YOUR GOAL>
Write every record out again exactly as shown below.

SOURCE DATA>
####

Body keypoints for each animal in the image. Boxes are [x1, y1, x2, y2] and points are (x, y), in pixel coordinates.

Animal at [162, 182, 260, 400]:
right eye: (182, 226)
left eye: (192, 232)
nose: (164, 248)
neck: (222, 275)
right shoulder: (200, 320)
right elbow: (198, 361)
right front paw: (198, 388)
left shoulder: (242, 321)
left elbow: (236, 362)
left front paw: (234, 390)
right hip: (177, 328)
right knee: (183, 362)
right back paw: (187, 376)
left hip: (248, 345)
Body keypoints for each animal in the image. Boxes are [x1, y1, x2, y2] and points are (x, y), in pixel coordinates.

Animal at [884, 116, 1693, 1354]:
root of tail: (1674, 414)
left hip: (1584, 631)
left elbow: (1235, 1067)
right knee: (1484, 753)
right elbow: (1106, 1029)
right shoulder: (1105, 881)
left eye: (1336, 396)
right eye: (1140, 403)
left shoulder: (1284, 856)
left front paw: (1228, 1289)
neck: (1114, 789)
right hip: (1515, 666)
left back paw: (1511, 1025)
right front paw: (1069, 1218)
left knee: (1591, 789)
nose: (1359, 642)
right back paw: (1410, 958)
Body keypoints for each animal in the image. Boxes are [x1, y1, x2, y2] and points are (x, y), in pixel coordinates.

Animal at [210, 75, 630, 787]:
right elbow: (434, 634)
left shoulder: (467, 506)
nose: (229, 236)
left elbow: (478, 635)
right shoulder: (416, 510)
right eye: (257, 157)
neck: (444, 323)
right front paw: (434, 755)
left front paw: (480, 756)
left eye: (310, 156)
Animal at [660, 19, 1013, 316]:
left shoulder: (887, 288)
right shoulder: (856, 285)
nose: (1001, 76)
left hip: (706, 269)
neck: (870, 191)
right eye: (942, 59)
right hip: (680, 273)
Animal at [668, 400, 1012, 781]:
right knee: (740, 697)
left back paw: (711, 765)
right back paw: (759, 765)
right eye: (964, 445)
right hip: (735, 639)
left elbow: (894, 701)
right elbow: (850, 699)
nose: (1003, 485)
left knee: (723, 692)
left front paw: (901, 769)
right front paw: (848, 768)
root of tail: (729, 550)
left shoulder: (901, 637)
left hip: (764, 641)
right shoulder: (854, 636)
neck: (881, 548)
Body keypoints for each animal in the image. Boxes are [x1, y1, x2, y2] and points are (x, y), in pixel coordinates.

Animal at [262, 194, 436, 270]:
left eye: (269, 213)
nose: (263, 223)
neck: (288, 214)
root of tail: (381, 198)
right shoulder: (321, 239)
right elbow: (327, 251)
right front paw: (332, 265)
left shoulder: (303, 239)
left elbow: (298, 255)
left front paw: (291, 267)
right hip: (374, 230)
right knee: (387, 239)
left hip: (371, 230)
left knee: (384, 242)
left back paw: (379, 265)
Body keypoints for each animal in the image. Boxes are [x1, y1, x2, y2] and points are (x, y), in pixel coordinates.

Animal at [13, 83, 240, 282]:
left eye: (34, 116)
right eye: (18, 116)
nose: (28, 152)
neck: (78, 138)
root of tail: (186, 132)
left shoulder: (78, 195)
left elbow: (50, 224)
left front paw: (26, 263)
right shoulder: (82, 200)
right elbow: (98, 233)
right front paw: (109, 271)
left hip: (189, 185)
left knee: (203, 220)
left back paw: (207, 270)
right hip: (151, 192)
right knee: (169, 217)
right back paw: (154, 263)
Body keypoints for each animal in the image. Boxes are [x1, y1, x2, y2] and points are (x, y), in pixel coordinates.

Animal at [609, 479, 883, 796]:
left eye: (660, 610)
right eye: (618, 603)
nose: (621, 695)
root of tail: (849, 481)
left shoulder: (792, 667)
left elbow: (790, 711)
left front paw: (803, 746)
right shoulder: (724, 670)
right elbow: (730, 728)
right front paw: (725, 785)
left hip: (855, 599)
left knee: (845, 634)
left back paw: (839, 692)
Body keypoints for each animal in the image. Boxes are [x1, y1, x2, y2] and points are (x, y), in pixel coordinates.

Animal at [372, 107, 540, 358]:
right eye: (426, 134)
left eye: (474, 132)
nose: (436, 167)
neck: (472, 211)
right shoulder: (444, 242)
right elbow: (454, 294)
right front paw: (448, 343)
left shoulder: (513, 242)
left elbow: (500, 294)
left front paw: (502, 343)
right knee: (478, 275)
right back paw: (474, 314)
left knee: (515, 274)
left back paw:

####

RESULT FOR THIS EXERCISE>
Body keypoints for each animal in the image. Boxes are [x1, y1, x2, y2] and points are (x, y), in pixel coordinates.

Animal at [162, 182, 260, 400]:
right eye: (182, 226)
left eye: (192, 232)
nose: (164, 248)
neck: (222, 275)
right shoulder: (200, 320)
right elbow: (198, 361)
right front paw: (198, 388)
left shoulder: (242, 321)
left elbow: (236, 362)
left front paw: (234, 390)
right hip: (177, 328)
right knee: (183, 362)
right back paw: (187, 376)
left hip: (248, 345)
Body keypoints for each animal in the image. Boxes are [x1, y1, x2, y2] and points are (x, y), in pixel coordinates.

Animal at [884, 116, 1693, 1354]:
root of tail: (1674, 414)
left hip: (1584, 631)
left elbow: (1235, 1067)
right knee: (1484, 753)
right elbow: (1106, 1029)
right shoulder: (1105, 881)
left eye: (1336, 396)
right eye: (1140, 403)
left shoulder: (1284, 856)
left front paw: (1228, 1289)
neck: (1114, 789)
right hip: (1515, 666)
left back paw: (1511, 1025)
right front paw: (1069, 1218)
left knee: (1591, 789)
nose: (1359, 642)
right back paw: (1410, 958)
Body keypoints for each animal in the image. Boxes are [x1, y1, x2, y2] and points are (x, y), in pixel coordinates.

Animal at [210, 75, 630, 787]:
right elbow: (434, 634)
left shoulder: (467, 506)
nose: (229, 236)
left elbow: (478, 635)
right shoulder: (416, 510)
right eye: (257, 157)
neck: (444, 323)
right front paw: (434, 755)
left front paw: (480, 756)
left eye: (310, 156)
Animal at [660, 19, 1013, 316]:
left shoulder: (887, 288)
right shoulder: (856, 285)
nose: (1001, 76)
left hip: (706, 269)
neck: (870, 191)
right eye: (942, 59)
right hip: (680, 273)
Animal at [668, 400, 1012, 781]:
right knee: (740, 697)
left back paw: (711, 765)
right back paw: (759, 765)
right eye: (964, 445)
right hip: (735, 639)
left elbow: (894, 701)
right elbow: (850, 699)
nose: (1003, 485)
left knee: (723, 692)
left front paw: (901, 769)
right front paw: (848, 768)
root of tail: (729, 550)
left shoulder: (901, 637)
left hip: (764, 641)
right shoulder: (854, 636)
neck: (881, 548)
Body keypoints for each animal in the image. Boxes are [x1, y1, x2, y2] and points are (x, y), in pixel coordinates.

Animal at [262, 194, 436, 270]:
left eye: (269, 213)
nose: (263, 223)
neck: (288, 214)
root of tail: (381, 198)
right shoulder: (321, 239)
right elbow: (327, 251)
right front paw: (332, 265)
left shoulder: (303, 239)
left elbow: (298, 255)
left front paw: (291, 267)
right hip: (374, 230)
right knee: (387, 239)
left hip: (371, 230)
left knee: (384, 242)
left back paw: (379, 265)
Body keypoints for each animal in the image. Boxes are [x1, y1, x2, y2] and points are (x, y), in pixel coordinates.

Animal at [13, 83, 240, 282]:
left eye: (34, 116)
right eye: (18, 116)
nose: (28, 152)
neck: (78, 138)
root of tail: (186, 132)
left shoulder: (78, 195)
left elbow: (50, 224)
left front paw: (26, 263)
right shoulder: (82, 200)
right elbow: (98, 233)
right front paw: (109, 271)
left hip: (189, 185)
left knee: (203, 220)
left back paw: (207, 270)
right hip: (151, 192)
right knee: (169, 217)
right back paw: (154, 263)
Body keypoints for each animal in the image. Boxes are [x1, y1, x2, y2] and points are (x, y), in pixel coordinates.

Animal at [609, 479, 883, 796]:
left eye: (660, 610)
right eye: (618, 603)
nose: (621, 695)
root of tail: (849, 481)
left shoulder: (792, 667)
left elbow: (790, 711)
left front paw: (803, 746)
right shoulder: (724, 670)
right elbow: (730, 728)
right front paw: (725, 785)
left hip: (855, 599)
left knee: (845, 634)
left back paw: (839, 692)
Body keypoints for each animal in the image. Boxes are [x1, y1, x2, y2] and points are (x, y), in pixel coordinates.

Animal at [372, 107, 540, 358]:
right eye: (426, 134)
left eye: (474, 132)
nose: (436, 167)
neck: (472, 211)
right shoulder: (444, 242)
right elbow: (454, 294)
right front paw: (448, 343)
left shoulder: (513, 242)
left elbow: (500, 294)
left front paw: (502, 343)
right knee: (478, 275)
right back paw: (474, 314)
left knee: (515, 274)
left back paw:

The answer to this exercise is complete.